La charia est la loi islamique codifiant l’ensemble des droits et des devoirs tant individuels que collectifs des musulmans.

C’est un ensemble de règles, dispositions, interdits et sanctions issus de la tradition et de la jurisprudence. Elle dicte le statut personnel et familial, le droit pénal et public.

La loi islamique découle du Coran et de la sunna, les paroles et actes du prophète Mahomet, et régit la vie religieuse, sociale, et individuelle. Elle est appliquée avec plus ou moins de rigueur dans certains états musulmans et est sujet à interprétation.

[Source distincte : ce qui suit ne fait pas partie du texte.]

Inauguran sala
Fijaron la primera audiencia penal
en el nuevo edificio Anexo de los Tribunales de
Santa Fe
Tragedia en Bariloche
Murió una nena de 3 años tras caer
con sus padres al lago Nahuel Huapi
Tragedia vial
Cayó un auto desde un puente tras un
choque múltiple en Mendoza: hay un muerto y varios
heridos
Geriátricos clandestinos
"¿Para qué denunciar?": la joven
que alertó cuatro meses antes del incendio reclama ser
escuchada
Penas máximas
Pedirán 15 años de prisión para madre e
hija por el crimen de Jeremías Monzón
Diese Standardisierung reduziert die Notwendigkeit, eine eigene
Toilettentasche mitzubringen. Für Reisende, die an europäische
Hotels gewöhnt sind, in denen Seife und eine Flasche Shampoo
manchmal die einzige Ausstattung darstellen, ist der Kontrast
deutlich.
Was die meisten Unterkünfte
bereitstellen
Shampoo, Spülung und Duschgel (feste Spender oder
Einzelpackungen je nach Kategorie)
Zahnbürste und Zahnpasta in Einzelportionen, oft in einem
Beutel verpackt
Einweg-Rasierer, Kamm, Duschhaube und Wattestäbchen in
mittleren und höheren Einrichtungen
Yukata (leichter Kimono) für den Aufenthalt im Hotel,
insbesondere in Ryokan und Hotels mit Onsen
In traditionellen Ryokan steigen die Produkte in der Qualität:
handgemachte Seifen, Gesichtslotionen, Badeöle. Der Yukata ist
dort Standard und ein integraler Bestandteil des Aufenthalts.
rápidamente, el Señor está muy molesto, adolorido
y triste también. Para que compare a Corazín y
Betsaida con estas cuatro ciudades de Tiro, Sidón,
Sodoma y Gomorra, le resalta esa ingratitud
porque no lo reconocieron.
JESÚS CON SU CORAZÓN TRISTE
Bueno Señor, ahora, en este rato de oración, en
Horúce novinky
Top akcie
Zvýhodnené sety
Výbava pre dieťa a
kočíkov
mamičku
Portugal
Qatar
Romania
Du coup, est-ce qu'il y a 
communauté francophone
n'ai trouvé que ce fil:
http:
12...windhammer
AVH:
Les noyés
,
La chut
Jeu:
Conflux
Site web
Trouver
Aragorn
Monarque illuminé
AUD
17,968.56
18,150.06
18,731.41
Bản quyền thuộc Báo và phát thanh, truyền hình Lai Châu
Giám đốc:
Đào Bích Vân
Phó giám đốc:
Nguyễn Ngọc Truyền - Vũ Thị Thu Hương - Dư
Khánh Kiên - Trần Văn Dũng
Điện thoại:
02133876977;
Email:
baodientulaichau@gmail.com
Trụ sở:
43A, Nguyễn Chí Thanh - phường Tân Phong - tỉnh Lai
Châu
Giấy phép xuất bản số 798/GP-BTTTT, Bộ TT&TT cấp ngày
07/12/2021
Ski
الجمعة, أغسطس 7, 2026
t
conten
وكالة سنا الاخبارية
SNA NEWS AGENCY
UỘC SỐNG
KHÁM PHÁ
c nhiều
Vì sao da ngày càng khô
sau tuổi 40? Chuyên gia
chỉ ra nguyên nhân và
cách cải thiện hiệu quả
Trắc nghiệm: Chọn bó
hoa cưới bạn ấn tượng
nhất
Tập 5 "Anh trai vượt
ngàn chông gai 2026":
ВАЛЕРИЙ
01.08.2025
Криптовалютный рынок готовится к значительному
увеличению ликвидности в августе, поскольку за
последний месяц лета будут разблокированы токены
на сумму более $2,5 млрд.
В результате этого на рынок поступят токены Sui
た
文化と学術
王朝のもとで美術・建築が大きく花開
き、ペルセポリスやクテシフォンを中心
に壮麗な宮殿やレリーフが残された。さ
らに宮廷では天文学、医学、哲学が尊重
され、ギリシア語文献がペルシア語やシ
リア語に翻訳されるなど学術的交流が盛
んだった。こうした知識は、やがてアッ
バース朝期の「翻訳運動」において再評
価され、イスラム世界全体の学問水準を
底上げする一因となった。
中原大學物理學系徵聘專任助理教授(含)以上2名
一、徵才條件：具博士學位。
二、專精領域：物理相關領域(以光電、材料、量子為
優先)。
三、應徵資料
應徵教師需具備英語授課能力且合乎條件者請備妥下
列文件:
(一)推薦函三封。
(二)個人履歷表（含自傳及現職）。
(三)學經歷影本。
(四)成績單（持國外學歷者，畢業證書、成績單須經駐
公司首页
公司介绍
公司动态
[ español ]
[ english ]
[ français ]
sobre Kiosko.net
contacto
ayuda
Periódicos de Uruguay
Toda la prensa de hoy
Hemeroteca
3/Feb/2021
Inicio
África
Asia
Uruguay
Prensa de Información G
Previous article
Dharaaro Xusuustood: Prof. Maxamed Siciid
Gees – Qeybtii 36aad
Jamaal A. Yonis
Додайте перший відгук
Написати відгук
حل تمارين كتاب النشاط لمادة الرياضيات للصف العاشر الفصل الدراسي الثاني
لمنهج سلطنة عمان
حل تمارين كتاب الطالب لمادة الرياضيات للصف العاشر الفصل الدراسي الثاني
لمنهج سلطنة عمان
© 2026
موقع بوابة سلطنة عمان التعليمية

Parmi les châtiments, le droit pénal prévoit notamment la peine de mort pour l’homicide, cent coups de fouet pour le délit d’adultère (homme ou femme) et l’amputation de la main droite pour vol.

L’adultère est passible de la peine de mort par lapidation dans les pays musulmans où la charia a force de loi.

L’islam a réglementé la polygamie et admis trois modes de rupture de mariage : l’annulation prononcée par le cadi (magistrat musulman), le divorce par consentement mutuel et la répudiation unilatérale (talaq) par le mari ou la femme si une demande en ce sens de sa part est inscrite dans le contrat de mariage. Un divorce demandé par la femme (khula) entraîne généralement l’abandon par celle-ci d’avantages financiers, notamment le remboursement de la dot versée par le mari à la famille de sa future épouse au moment du mariage.

Selon la charia, le droit de divorcer revient d’abord à l’homme. Un divorce civil n’est ainsi automatiquement validé en droit islamique que si l’homme l’a réclamé ou a donné son consentement.

Au Royaume-Uni, où des tribunaux ou conseils de la charia sont autorisés, ils servent surtout à prononcer les divorces islamiques. Leurs décisions ne sont pas juridiquement contraignantes mais ont du poids au sein de la communauté musulmane.